Assignment →
For each line of the listing that holds "these", show the full line.

Input records →
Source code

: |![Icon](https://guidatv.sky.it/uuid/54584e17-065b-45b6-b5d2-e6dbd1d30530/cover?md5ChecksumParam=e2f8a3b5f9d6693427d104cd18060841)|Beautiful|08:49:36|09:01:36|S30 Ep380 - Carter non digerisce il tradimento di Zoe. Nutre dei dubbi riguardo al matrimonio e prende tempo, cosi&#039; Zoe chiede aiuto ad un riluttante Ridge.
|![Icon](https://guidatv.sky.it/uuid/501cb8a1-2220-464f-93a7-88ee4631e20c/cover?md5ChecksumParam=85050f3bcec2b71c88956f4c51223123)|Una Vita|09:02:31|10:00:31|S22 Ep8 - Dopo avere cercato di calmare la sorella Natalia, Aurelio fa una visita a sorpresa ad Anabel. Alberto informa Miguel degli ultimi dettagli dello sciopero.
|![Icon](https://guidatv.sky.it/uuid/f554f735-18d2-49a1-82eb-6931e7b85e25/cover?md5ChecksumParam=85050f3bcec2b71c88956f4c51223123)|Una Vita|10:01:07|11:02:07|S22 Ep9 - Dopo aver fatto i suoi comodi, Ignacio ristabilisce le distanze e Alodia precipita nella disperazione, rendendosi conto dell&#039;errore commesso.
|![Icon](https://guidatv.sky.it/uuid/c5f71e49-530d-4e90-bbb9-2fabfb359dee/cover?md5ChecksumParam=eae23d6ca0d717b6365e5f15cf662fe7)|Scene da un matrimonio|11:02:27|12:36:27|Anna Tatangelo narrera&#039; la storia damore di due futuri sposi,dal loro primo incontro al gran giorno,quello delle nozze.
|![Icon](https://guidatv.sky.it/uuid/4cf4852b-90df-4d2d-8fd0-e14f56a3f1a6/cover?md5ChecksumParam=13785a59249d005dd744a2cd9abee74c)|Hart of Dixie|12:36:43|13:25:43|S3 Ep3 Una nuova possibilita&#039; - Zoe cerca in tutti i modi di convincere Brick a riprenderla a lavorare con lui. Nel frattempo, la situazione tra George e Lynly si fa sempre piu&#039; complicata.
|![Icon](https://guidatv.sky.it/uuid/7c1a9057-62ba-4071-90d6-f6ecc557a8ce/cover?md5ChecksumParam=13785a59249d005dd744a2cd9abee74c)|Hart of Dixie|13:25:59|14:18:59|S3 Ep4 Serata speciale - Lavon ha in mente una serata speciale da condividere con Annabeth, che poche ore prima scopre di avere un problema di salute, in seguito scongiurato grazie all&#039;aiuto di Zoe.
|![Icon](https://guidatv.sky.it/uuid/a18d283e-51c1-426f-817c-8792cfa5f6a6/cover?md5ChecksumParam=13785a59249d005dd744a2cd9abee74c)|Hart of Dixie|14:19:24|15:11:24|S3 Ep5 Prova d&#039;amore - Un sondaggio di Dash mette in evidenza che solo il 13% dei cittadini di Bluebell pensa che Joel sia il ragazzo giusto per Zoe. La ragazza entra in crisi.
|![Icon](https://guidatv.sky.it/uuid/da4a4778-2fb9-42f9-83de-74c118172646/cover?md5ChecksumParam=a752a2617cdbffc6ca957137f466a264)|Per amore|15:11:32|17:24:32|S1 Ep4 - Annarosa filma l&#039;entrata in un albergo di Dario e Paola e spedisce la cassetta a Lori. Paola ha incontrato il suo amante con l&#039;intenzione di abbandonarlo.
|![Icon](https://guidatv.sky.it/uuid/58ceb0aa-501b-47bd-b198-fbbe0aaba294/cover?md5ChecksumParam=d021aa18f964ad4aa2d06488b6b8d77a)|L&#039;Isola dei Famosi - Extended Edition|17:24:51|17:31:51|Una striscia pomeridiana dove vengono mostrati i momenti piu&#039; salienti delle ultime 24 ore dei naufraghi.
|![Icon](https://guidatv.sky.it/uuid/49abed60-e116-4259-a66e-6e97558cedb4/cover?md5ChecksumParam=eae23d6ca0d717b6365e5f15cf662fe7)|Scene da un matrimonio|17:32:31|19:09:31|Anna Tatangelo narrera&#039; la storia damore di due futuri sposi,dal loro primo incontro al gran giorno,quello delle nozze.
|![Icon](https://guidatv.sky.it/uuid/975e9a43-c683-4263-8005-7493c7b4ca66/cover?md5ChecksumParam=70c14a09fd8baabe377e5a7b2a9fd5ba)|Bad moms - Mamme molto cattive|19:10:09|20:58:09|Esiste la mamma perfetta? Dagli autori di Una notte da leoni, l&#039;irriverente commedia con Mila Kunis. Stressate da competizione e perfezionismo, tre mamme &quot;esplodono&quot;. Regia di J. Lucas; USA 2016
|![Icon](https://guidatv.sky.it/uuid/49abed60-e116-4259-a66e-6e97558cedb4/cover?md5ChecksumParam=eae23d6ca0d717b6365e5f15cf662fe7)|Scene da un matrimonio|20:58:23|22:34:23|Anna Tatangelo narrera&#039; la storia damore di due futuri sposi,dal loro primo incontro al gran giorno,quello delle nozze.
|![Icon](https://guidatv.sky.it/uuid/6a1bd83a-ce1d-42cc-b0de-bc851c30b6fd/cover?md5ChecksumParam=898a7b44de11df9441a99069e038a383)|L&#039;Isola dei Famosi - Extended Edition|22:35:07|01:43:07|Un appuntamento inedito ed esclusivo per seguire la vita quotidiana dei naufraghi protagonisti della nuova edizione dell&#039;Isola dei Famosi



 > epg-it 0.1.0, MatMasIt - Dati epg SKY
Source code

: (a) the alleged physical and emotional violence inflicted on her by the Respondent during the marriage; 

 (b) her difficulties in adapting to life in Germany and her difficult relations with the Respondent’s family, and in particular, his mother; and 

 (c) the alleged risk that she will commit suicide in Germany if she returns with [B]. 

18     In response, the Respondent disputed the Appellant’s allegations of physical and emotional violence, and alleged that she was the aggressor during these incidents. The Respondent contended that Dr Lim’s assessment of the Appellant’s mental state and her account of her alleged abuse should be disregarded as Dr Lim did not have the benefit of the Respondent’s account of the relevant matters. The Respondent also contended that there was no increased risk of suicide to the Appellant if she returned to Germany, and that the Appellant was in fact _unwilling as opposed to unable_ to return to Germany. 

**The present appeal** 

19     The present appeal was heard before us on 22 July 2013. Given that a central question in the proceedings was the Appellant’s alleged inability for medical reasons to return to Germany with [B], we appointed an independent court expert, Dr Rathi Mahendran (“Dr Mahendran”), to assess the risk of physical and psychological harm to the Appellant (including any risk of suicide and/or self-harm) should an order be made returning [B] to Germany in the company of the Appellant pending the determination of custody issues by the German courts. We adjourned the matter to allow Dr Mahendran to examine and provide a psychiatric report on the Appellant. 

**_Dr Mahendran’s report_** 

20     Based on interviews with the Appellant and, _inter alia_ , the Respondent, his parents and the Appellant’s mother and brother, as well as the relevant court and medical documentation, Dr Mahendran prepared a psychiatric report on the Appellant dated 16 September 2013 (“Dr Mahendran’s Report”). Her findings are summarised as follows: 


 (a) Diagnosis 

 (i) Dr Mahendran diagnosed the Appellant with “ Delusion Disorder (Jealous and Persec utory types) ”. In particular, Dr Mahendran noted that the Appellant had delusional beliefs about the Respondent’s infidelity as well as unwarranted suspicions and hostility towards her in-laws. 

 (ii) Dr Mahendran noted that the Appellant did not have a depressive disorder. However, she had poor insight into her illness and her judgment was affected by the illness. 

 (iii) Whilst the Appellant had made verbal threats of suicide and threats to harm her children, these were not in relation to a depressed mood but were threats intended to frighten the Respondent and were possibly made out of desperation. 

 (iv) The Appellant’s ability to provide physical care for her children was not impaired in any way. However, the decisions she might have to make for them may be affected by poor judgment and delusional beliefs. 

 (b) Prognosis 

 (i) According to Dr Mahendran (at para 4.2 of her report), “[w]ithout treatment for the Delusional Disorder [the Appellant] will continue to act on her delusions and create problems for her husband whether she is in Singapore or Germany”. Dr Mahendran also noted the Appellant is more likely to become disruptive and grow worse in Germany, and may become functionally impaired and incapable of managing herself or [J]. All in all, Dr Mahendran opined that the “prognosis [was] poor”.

Response to this task →
18     In response, the Respondent disputed the Appellant’s allegations of physical and emotional violence, and alleged that she was the aggressor during these incidents. The Respondent contended that Dr Lim’s assessment of the Appellant’s mental state and her account of her alleged abuse should be disregarded as Dr Lim did not have the benefit of the Respondent’s account of the relevant matters. The Respondent also contended that there was no increased risk of suicide to the Appellant if she returned to Germany, and that the Appellant was in fact _unwilling as opposed to unable_ to return to Germany. 
 (iii) Whilst the Appellant had made verbal threats of suicide and threats to harm her children, these were not in relation to a depressed mood but were threats intended to frighten the Respondent and were possibly made out of desperation. 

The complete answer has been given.